The neighboring coasts, Denmark and Britain, were the first visited by their vessels. The English wool which they brought back employed thousands of industrious hands in Bruges, Ghent, and Antwerp; and as early as the middle of the twelfth century cloths of Flanders were extensively worn in France and Germany. In the eleventh century we find ships of Friesland in the Belt, and even in the Levant. This enterprising people ventured, without a compass, to steer under the North Pole round to the most northerly point of Russia. From the Wendish towns the Netherlands received a share in the Levant trade, which, at that time, still passed from the Black Sea through the Russian territories to the Baltic. When, in the thirteenth century, this trade began to decline, the Crusades having opened a new road through the Mediterranean for Indian merchandise, and after the Italian towns had usurped this lucrative branch of commerce, and the great Hanseatic League had been formed in Germany, the Netherlands became the most important emporium between the north and south. As yet the use of the compass was not general, and the merchantmen sailed slowly and laboriously along the coasts. The ports on the Baltic were, during the winter months, for the most part frozen and inaccessible. Ships, therefore, which could not well accomplish within the year the long voyage from the Mediterranean to the Belt, gladly availed themselves of harbors which lay half-way between the two.

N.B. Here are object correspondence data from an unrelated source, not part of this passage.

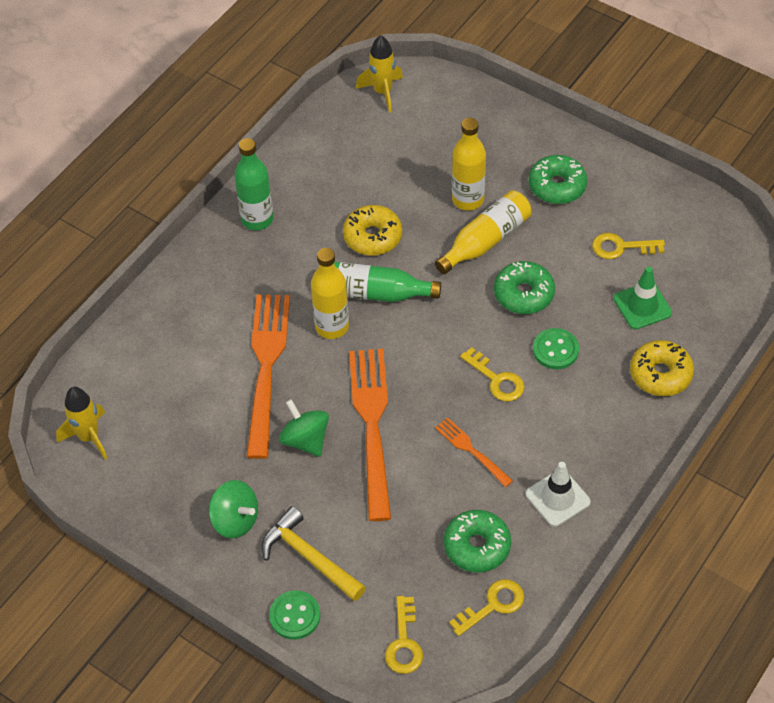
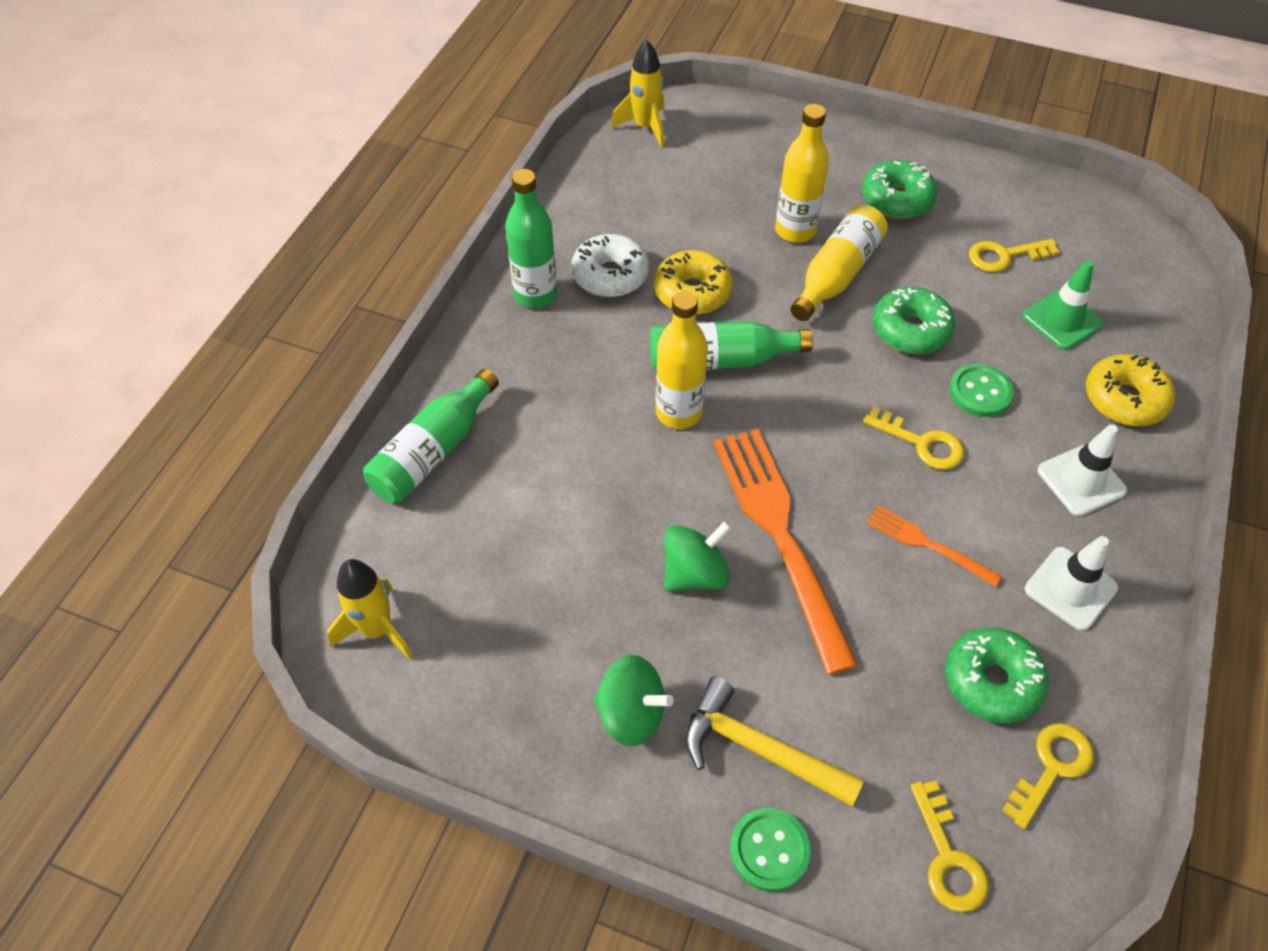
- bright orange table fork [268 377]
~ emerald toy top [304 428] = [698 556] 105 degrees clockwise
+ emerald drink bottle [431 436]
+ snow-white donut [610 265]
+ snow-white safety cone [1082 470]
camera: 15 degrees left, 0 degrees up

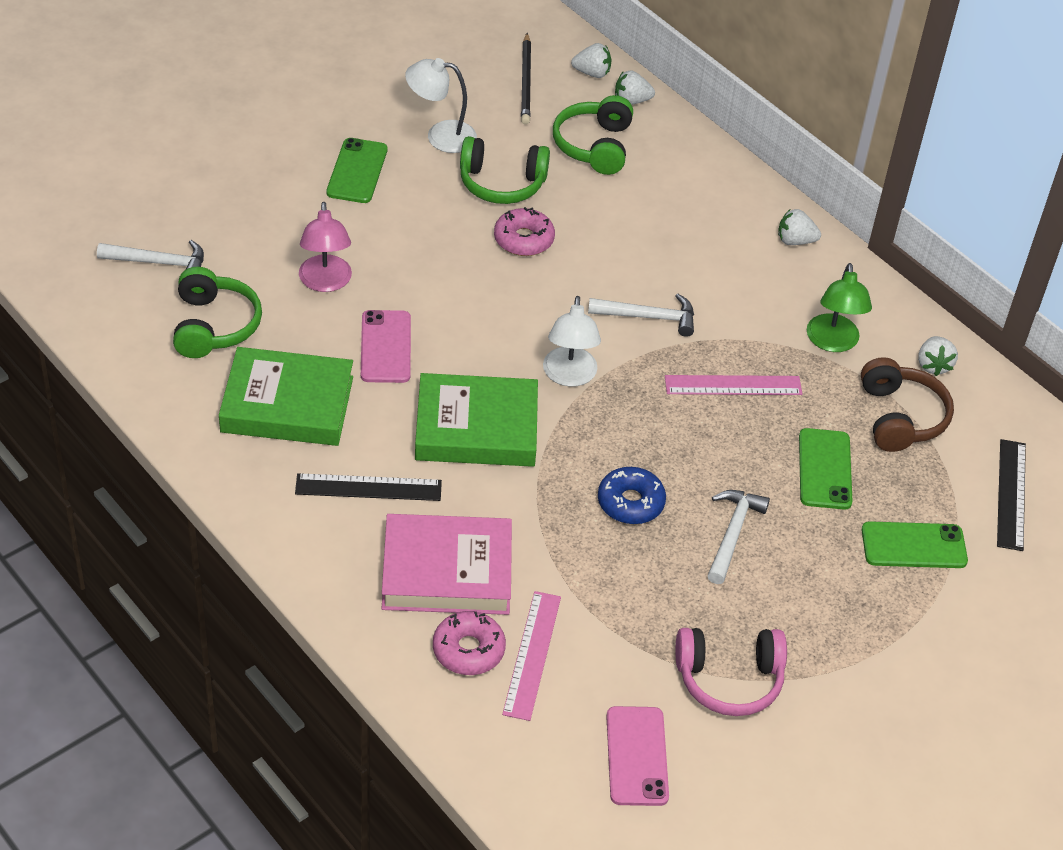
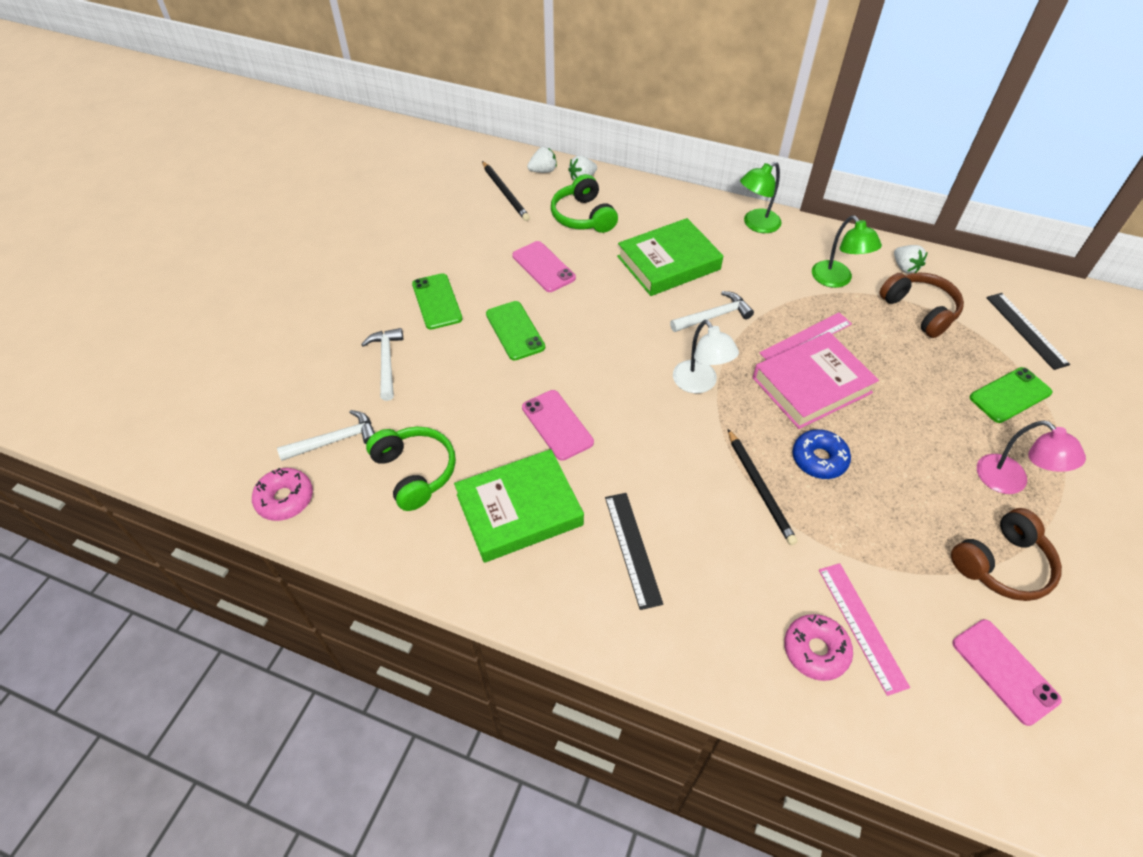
~ jet-black straightedge [368 487] = [634 551] 75 degrees counterclockwise
~ rose-pink reading lamp [325 247] to [1031 457]
~ rose-pink hardcover [447 564] to [816 380]
- snow-white reading lamp [441 105]
~ emerald hardcover [476 420] to [670 257]
~ emerald headphones [505 170] to rose-pink mobile phone [544 266]
~ rose-pink donut [524 231] to [282 494]
~ rose-pink headphones [731 672] to russet headphones [1006 554]
~ snow-white carpenter's hammer [738 537] to [382 364]
~ snow-white strawberry [799 227] to emerald reading lamp [761 197]
~ emerald mobile phone [826 468] to [515 330]
+ jet-black lead pencil [763 487]
camera: 25 degrees left, 5 degrees up

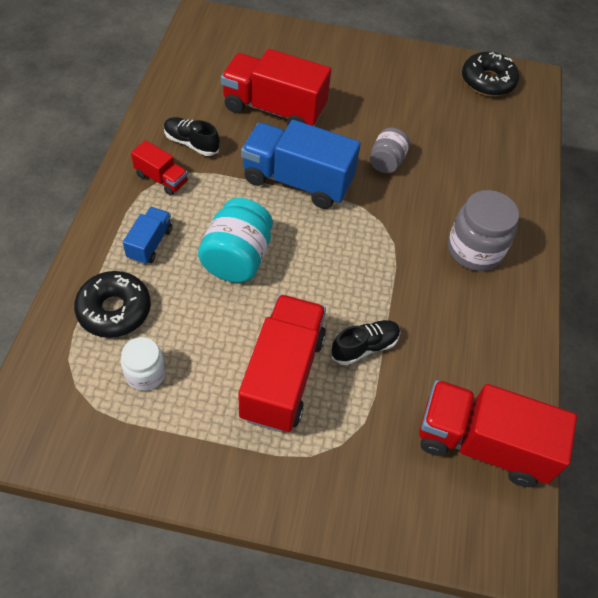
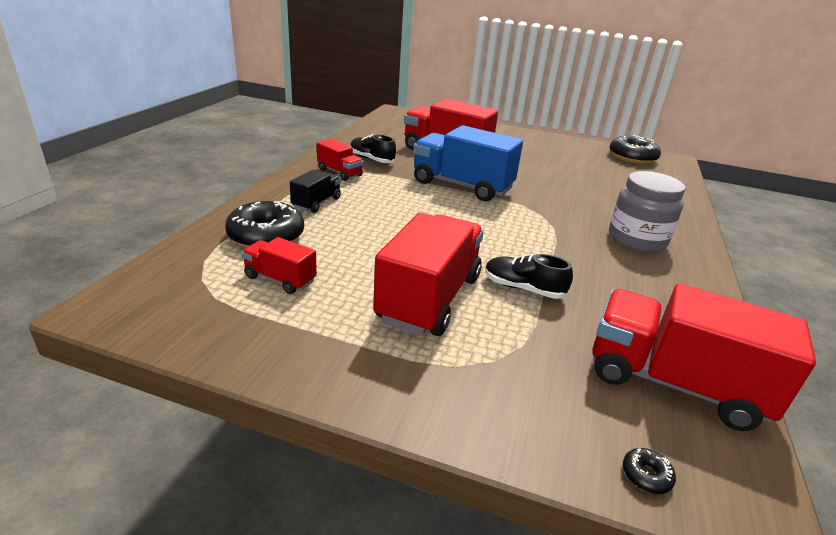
~ snow-white preserve jar [143 364] to scarlet truck [279 265]
~ blue truck [147 236] to jet-black truck [315 191]
- teal preserve jar [235 240]
~ jet-black lace-up shoe [365 342] = [529 276] 135 degrees counterclockwise
- gray preserve jar [390 150]
+ jet-black donut [649 471]
camera: 10 degrees right, 25 degrees down

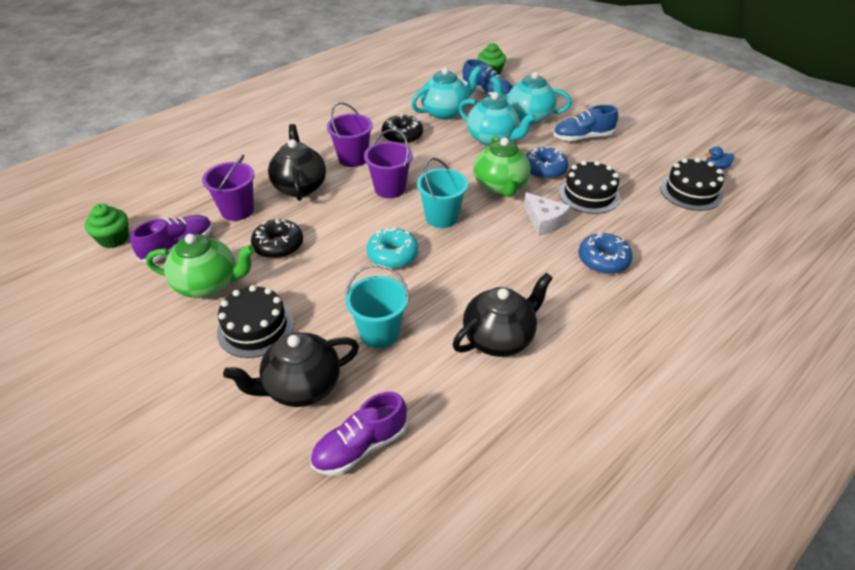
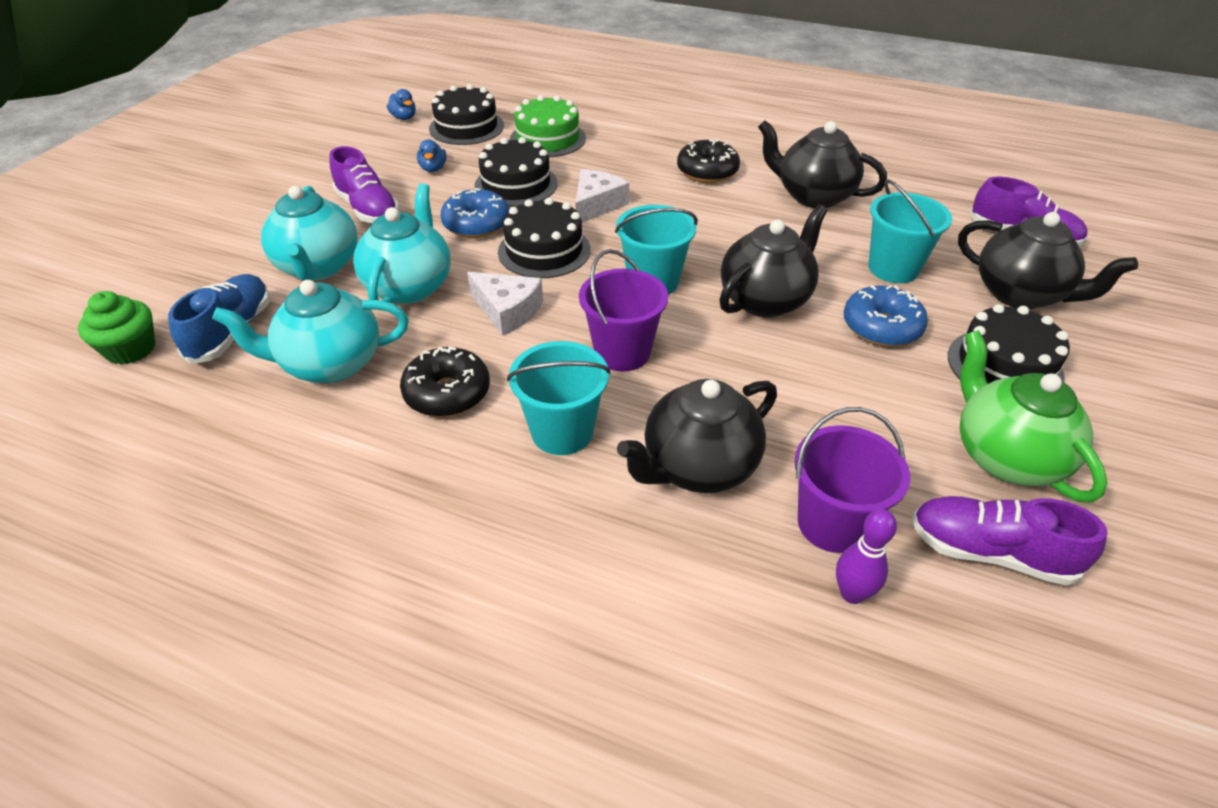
- emerald muffin [107 226]
~ jet-black donut [277 239] to [708 161]
~ royal purple sand bucket [350 134] to teal sand bucket [559 398]
~ teal donut [393 248] to jet-black teapot [774 260]
~ teal teapot [446 93] = [310 331] 45 degrees counterclockwise
~ emerald teapot [502 166] to jet-black layer cake [544 238]
~ blue lace-up shoe [585 123] to royal purple lace-up shoe [364 184]
~ blue donut [605 253] to [886 316]
+ blue toy duck [431 155]
+ snow-white piece of cheese [505 304]
+ emerald layer cake [548 126]
+ royal purple bowling pin [866 556]
camera: 115 degrees left, 0 degrees up

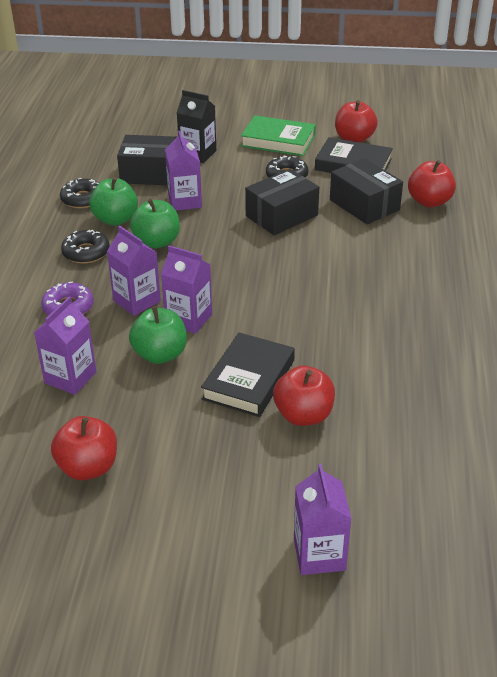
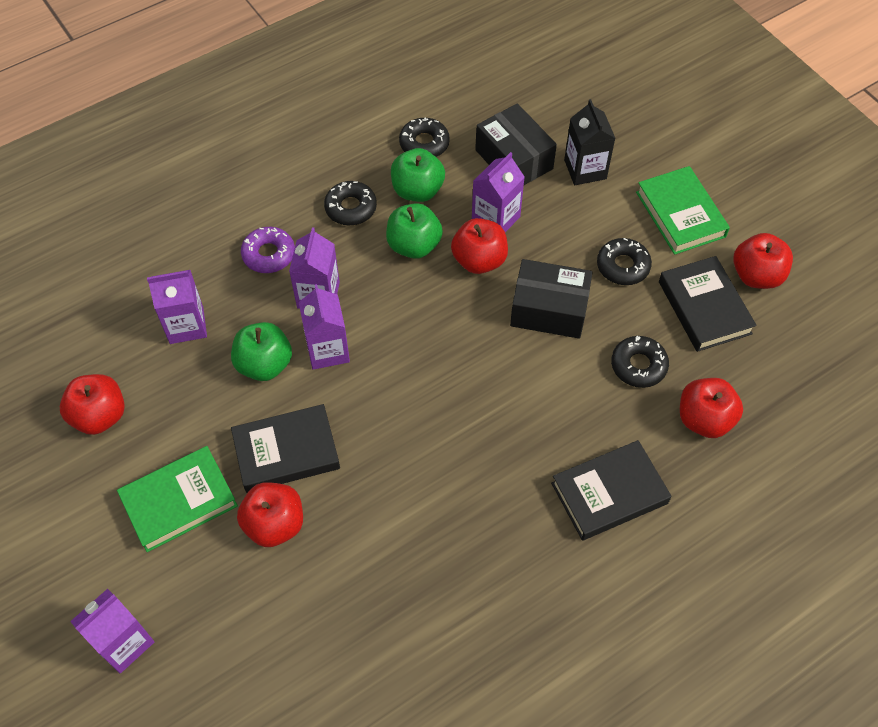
~ jet-black package [366 191] to jet-black donut [640 362]
+ emerald hardcover [177 499]
+ scarlet toy apple [479 246]
+ jet-black hardcover [611 490]
camera: 50 degrees right, 20 degrees up

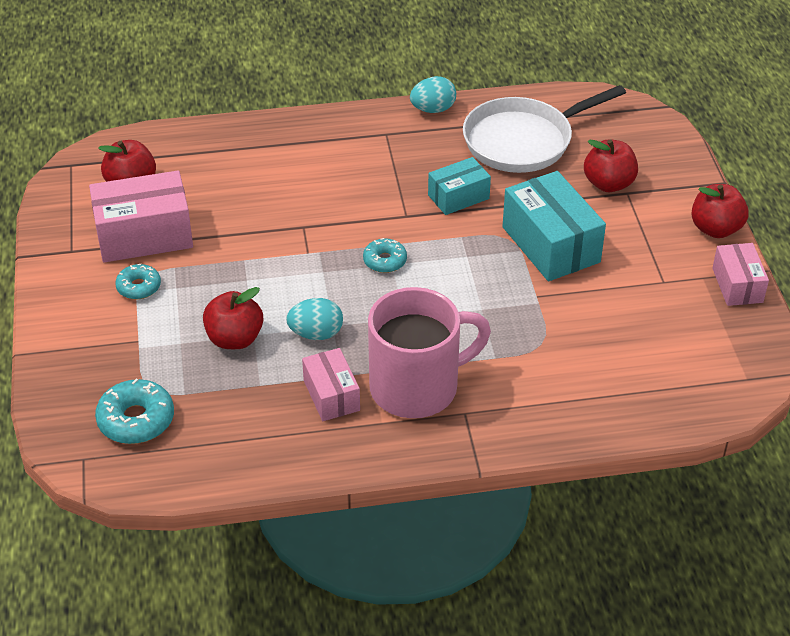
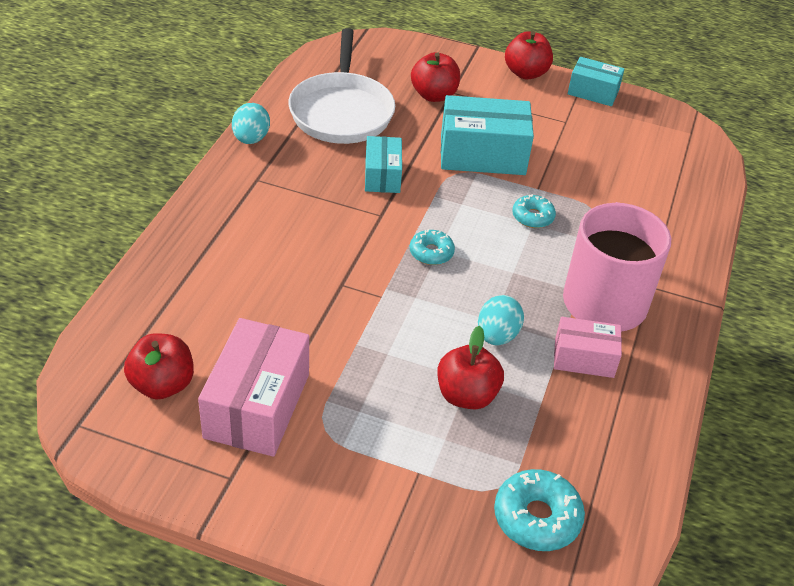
~ teal donut [138 281] to [534 211]
~ rose-pink package [740 274] to teal package [596 81]
camera: 65 degrees left, 0 degrees up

With an immense continent behind them with which navigable streams kept up their communication, and towards the west and north open to the ocean by commodious harbors, this country appeared to be expressly formed for a place of resort for different nations, and for a centre of commerce. The principal towns of the Netherlands were established marts. Portuguese, Spaniards, Italians, French, Britons, Germans, Danes, and Swedes thronged to them with the produce of every country in the world. Competition insured cheapness; industry was stimulated as it found a ready market for its productions. With the necessary exchange of money arose the commerce in bills, which opened a new and fruitful source of wealth. The princes of the country, acquainted at last with their true interest, encouraged the merchant by important immunities, and neglected not to protect their commerce by advantageous treaties with foreign powers. When, in the fifteenth century, several provinces were united under one rule, they discontinued their private wars, which had proved so injurious, and their separate interests were now more intimately connected by a common government. Their commerce and affluence prospered in the lap of a long peace, which the formidable power of their princes extorted from the neighboring monarchs. The Burgundian flag was feared in every sea, the dignity of their sovereign gave support to their undertakings, and the enterprise of a private individual became the affair of a powerful state. Such vigorous protection soon placed them in a position even to renounce the Hanseatic League, and to pursue this daring enemy through every sea. The Hanseatic merchants, against whom the coasts of Spain were closed, were compelled at last, however reluctantly, to visit the Flemish fairs, and purchase their Spanish goods in the markets of the Netherlands.

1.More modern historians, with access to the records of the Spanish Inquisition and the private communications between Phillip II. and his various appointees to power in the Netherlands, rebut Shiller’s kind but naive thought. To the contrary, Phillip II. was most critical of his envoys lack of severity. See in particular the “Rise of the Dutch Republic” and the other works of John Motley on the history of the Netherlands all of which are available at Project Gutenberg. – D.W.
2.A few French generals who were by and large ineffective, and many promises of gold which were undelivered. – D.W.